**HOW TO COMPLETE THIS TASK:** From the listing below, output only the lines starting at the line that has "home mirror: none [507,76,589,225]" and ending at the line that has "teapot: present [269,297,394,465]", exactly as they appear, ends included.

**TASK MATERIAL:**

──────────

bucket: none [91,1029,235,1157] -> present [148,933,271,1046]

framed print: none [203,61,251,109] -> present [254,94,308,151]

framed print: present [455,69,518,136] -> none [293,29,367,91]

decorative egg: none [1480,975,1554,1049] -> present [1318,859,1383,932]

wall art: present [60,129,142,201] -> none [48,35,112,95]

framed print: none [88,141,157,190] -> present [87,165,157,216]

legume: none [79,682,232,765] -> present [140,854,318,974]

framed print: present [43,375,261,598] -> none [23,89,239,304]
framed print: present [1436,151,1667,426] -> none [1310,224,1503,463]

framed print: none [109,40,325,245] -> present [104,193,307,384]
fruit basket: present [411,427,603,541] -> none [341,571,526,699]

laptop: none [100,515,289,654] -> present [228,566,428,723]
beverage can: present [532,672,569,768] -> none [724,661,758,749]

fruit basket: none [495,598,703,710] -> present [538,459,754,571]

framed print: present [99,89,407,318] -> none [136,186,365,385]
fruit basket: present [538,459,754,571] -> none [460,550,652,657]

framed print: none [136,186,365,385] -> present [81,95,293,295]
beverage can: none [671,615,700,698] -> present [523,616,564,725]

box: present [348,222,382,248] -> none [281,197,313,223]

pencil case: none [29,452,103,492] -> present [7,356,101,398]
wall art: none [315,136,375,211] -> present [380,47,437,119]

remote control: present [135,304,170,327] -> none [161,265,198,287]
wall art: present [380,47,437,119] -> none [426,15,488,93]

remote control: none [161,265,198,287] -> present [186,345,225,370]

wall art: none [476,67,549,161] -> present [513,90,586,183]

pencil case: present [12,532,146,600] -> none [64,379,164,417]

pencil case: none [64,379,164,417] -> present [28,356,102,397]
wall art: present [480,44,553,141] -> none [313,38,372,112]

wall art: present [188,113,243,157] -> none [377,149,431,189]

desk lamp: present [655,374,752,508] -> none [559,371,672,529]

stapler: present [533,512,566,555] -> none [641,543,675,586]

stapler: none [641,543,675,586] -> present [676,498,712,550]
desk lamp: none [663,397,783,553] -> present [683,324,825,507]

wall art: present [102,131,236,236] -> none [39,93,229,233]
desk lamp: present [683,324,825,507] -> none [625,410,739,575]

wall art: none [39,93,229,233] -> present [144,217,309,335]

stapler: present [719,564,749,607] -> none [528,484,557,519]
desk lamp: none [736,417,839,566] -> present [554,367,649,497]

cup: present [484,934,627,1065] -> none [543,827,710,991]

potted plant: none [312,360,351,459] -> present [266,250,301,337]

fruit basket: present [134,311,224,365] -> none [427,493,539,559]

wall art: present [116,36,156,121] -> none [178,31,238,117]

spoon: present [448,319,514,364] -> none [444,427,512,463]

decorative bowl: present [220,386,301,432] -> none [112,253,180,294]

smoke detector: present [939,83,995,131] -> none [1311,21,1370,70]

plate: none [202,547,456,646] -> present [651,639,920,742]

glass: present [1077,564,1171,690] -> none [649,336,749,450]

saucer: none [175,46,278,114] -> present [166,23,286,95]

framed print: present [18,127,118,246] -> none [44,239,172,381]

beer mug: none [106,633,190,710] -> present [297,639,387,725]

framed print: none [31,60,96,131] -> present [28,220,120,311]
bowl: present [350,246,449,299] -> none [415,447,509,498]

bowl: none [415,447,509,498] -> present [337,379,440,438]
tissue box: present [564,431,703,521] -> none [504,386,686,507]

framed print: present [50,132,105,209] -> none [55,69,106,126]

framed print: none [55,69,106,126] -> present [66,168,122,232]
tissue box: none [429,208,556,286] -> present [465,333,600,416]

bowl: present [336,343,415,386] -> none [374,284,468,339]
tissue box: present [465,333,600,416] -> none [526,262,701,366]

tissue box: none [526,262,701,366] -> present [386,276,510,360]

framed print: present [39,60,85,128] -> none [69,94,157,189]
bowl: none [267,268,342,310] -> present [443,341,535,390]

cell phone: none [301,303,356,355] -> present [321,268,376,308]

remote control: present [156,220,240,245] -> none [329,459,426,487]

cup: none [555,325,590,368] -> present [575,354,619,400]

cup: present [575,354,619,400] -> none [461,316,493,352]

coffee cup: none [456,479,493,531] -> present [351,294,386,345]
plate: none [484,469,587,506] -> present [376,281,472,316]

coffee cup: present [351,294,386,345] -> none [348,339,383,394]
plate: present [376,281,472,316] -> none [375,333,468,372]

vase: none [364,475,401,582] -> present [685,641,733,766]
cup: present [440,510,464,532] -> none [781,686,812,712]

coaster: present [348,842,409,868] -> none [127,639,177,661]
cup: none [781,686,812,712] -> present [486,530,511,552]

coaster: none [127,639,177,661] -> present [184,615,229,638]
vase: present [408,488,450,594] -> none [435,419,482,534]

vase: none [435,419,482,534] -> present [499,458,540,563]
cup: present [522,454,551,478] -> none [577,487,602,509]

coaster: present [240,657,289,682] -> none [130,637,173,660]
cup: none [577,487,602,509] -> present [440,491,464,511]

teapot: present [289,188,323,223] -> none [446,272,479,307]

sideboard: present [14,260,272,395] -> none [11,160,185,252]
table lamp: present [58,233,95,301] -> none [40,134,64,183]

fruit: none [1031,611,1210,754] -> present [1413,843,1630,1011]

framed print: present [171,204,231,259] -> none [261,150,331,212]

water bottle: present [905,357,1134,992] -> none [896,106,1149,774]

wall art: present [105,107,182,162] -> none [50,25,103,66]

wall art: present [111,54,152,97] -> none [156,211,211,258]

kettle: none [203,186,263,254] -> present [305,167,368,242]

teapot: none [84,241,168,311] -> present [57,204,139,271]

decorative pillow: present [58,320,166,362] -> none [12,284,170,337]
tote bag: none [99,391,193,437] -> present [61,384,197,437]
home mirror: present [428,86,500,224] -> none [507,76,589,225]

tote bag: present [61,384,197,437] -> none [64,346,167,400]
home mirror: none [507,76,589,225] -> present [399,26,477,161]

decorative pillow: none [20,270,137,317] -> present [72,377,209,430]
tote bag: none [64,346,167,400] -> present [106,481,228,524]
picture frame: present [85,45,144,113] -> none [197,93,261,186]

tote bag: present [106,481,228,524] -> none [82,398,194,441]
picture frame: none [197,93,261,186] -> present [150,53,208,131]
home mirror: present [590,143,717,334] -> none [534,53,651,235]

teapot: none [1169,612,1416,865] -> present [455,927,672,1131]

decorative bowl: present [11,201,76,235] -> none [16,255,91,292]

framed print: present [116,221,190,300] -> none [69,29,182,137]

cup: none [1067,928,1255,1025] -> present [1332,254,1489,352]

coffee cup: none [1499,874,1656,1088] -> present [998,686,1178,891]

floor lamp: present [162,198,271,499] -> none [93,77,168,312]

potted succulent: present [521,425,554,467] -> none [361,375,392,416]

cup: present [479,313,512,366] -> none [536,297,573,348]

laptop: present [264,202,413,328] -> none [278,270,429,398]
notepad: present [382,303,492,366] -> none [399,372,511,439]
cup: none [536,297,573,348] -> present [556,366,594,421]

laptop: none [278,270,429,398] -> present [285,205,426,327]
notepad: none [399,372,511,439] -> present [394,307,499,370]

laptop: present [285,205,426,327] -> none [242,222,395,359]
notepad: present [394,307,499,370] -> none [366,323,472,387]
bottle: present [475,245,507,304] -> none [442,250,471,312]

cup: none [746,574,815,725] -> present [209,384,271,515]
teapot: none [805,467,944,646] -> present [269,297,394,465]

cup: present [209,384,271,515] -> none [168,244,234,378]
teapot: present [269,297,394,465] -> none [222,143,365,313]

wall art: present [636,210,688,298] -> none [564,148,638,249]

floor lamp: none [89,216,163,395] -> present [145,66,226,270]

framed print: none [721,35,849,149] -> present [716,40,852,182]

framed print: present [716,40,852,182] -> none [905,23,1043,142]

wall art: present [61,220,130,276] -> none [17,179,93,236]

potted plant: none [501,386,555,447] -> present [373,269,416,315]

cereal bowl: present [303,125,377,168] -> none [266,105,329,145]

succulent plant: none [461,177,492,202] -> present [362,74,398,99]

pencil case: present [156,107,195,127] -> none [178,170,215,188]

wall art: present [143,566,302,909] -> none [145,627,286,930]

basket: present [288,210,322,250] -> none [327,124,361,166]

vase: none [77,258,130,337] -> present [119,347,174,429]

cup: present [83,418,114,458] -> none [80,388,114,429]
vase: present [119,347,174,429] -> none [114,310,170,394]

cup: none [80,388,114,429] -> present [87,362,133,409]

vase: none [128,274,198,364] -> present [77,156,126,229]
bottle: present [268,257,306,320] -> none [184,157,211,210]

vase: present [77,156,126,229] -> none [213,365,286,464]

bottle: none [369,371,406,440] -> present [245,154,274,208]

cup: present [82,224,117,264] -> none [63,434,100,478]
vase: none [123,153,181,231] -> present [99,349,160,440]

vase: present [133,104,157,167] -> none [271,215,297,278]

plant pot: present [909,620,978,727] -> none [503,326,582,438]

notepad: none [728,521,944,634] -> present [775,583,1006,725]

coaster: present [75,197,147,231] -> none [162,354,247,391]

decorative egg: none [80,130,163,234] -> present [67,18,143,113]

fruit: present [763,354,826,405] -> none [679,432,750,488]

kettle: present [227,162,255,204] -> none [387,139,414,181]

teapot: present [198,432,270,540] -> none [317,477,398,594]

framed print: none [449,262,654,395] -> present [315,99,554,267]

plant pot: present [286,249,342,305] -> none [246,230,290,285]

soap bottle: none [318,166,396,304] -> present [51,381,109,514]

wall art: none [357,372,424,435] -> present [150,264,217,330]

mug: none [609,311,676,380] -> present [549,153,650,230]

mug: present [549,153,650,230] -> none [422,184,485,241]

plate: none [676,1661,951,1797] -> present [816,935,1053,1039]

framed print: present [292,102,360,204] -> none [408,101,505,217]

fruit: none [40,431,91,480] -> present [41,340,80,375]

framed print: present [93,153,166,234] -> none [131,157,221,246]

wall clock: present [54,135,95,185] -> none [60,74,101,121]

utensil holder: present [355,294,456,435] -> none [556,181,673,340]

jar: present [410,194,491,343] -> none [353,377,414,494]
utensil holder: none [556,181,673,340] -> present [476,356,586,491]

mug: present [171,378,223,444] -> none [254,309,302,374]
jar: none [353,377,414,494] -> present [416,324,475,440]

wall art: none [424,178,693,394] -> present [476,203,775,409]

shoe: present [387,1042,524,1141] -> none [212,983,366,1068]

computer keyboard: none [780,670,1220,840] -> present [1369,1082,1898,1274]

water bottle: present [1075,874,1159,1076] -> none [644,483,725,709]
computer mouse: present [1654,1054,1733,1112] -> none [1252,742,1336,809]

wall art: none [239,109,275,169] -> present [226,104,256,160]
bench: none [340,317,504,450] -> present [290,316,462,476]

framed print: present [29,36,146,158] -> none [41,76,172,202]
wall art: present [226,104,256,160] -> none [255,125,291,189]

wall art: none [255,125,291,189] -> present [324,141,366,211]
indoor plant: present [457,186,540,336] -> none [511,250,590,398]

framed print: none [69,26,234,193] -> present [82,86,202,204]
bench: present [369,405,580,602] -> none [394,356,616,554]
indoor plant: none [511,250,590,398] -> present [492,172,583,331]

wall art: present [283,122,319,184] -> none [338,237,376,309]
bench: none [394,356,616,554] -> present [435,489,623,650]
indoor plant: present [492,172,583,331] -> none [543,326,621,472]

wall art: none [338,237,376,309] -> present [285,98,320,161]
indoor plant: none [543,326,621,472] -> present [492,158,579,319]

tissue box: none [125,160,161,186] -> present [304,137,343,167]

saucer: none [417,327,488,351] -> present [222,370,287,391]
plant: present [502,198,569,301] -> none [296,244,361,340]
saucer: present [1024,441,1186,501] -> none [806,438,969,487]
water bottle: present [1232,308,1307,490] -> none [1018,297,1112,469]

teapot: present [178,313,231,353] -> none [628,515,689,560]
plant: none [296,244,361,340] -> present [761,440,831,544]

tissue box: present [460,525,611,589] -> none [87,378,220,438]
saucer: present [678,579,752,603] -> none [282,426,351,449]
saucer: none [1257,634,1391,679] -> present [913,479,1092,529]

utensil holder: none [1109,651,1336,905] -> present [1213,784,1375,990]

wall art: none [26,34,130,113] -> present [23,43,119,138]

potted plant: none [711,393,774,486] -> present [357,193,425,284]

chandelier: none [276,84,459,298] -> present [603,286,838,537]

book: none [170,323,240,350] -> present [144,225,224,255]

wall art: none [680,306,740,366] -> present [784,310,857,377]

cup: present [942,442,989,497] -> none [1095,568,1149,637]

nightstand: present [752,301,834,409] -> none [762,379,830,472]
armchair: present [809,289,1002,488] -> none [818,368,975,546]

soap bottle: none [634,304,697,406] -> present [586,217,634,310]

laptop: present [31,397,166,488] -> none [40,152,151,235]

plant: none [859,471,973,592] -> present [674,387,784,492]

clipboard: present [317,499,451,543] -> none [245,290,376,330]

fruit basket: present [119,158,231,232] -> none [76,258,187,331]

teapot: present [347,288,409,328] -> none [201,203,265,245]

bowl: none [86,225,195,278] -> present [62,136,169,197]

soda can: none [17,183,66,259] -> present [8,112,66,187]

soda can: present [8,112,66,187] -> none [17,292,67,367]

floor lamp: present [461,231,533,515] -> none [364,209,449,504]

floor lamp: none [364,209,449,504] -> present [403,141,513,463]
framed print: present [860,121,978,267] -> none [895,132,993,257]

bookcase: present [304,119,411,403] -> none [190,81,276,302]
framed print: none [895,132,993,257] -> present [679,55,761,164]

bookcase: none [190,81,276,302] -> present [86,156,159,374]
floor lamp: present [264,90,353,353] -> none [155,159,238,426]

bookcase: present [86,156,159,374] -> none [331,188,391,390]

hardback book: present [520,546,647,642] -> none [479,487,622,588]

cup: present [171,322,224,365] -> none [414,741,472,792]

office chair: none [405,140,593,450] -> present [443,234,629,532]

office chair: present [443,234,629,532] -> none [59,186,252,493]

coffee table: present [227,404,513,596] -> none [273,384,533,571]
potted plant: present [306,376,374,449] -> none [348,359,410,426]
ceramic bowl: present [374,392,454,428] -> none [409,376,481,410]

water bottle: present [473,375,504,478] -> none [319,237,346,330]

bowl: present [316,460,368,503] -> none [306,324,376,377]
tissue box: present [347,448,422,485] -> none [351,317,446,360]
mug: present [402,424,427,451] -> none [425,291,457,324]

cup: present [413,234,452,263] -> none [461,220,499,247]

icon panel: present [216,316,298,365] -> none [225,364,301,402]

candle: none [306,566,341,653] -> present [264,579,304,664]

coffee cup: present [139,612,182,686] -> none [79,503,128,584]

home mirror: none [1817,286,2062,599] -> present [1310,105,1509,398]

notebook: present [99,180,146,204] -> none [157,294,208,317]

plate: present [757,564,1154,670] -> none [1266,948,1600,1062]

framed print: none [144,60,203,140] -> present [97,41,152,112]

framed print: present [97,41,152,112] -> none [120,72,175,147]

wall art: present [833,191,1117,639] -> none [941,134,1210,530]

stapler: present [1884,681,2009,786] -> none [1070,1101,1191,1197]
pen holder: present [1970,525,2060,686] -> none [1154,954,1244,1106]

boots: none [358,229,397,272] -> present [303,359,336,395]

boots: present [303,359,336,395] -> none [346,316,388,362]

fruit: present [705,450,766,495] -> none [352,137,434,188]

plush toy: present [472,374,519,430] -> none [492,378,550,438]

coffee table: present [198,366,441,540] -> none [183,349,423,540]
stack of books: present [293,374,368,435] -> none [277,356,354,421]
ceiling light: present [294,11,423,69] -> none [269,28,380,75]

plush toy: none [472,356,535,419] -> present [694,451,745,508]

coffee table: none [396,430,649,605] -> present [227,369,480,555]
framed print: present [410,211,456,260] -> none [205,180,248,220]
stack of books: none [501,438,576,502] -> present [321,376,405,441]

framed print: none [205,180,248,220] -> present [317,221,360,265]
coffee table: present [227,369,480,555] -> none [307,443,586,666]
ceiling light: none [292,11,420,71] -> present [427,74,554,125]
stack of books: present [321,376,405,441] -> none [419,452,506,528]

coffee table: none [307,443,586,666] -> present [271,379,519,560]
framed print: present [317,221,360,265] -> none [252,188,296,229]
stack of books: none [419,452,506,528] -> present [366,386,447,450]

──────────

**SOLUTION TO THIS PROBLEM:**
home mirror: none [507,76,589,225] -> present [399,26,477,161]

decorative pillow: none [20,270,137,317] -> present [72,377,209,430]
tote bag: none [64,346,167,400] -> present [106,481,228,524]
picture frame: present [85,45,144,113] -> none [197,93,261,186]

tote bag: present [106,481,228,524] -> none [82,398,194,441]
picture frame: none [197,93,261,186] -> present [150,53,208,131]
home mirror: present [590,143,717,334] -> none [534,53,651,235]

teapot: none [1169,612,1416,865] -> present [455,927,672,1131]

decorative bowl: present [11,201,76,235] -> none [16,255,91,292]

framed print: present [116,221,190,300] -> none [69,29,182,137]

cup: none [1067,928,1255,1025] -> present [1332,254,1489,352]

coffee cup: none [1499,874,1656,1088] -> present [998,686,1178,891]

floor lamp: present [162,198,271,499] -> none [93,77,168,312]

potted succulent: present [521,425,554,467] -> none [361,375,392,416]

cup: present [479,313,512,366] -> none [536,297,573,348]

laptop: present [264,202,413,328] -> none [278,270,429,398]
notepad: present [382,303,492,366] -> none [399,372,511,439]
cup: none [536,297,573,348] -> present [556,366,594,421]

laptop: none [278,270,429,398] -> present [285,205,426,327]
notepad: none [399,372,511,439] -> present [394,307,499,370]

laptop: present [285,205,426,327] -> none [242,222,395,359]
notepad: present [394,307,499,370] -> none [366,323,472,387]
bottle: present [475,245,507,304] -> none [442,250,471,312]

cup: none [746,574,815,725] -> present [209,384,271,515]
teapot: none [805,467,944,646] -> present [269,297,394,465]

cup: present [209,384,271,515] -> none [168,244,234,378]
teapot: present [269,297,394,465] -> none [222,143,365,313]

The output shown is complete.